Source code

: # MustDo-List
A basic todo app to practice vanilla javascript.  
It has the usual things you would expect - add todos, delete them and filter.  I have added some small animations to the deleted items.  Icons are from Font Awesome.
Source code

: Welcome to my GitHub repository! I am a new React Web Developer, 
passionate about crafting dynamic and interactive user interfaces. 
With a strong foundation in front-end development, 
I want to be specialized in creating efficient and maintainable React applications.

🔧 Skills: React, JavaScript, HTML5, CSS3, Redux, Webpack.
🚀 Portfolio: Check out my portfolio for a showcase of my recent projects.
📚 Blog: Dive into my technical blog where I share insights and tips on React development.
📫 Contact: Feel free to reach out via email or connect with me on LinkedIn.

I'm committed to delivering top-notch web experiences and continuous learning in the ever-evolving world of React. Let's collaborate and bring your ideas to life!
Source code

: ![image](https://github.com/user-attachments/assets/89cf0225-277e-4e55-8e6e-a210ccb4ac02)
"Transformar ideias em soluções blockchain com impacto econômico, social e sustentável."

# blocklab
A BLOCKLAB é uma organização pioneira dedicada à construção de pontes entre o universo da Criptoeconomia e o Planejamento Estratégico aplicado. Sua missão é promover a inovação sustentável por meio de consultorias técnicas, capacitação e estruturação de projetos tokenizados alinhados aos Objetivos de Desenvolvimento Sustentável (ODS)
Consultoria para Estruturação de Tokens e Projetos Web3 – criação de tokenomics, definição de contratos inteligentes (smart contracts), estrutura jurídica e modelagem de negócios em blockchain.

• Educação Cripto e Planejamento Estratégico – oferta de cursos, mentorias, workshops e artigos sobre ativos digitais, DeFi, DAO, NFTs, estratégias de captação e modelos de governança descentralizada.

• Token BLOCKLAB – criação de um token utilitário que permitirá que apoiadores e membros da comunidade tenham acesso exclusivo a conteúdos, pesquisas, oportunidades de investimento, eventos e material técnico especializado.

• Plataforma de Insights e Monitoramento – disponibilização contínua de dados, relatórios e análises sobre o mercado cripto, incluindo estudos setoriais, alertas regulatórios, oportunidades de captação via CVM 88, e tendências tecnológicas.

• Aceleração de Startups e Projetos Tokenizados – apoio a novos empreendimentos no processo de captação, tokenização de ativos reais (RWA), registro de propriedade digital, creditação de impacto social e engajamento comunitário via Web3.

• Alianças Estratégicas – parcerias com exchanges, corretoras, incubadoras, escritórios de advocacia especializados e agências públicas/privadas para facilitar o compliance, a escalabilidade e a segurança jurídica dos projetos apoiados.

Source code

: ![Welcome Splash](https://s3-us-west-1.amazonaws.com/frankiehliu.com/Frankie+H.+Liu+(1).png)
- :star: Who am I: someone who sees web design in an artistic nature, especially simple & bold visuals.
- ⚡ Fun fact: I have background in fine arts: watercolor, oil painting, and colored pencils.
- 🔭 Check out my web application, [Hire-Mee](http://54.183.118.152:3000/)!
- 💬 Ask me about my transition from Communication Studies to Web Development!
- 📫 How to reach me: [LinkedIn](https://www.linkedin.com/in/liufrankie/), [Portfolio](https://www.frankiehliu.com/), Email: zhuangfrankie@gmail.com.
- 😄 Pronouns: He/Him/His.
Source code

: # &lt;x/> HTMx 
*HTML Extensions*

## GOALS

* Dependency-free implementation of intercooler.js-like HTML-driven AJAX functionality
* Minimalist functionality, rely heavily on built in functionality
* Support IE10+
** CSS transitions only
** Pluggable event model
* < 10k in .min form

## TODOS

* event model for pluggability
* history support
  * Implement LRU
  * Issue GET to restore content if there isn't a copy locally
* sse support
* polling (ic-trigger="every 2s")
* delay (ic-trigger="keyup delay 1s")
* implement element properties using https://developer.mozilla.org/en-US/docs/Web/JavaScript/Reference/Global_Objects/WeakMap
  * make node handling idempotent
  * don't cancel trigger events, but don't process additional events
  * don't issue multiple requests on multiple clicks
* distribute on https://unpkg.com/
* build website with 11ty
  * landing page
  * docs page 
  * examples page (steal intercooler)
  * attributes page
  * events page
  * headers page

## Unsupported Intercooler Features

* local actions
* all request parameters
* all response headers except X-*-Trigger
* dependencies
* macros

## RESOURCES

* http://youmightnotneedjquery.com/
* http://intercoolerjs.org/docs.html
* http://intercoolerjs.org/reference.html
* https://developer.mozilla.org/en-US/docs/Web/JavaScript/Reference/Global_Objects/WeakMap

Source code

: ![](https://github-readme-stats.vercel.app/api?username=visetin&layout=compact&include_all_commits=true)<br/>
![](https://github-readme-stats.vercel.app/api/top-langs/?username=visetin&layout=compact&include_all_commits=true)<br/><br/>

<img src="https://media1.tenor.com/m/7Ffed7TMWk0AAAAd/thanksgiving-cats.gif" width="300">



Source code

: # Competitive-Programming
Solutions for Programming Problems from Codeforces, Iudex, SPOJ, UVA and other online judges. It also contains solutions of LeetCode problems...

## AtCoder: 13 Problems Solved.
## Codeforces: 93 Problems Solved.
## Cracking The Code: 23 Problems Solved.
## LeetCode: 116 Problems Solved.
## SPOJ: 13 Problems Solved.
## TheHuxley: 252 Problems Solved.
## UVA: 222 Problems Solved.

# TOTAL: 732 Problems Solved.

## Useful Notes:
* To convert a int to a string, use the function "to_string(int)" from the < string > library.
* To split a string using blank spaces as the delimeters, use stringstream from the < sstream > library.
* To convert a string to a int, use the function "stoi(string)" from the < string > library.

PROBLEM TO WORK ON: Exactly how many lines in the records contain the string "library"? Give that number alone.

SOLVED PROBLEM: 3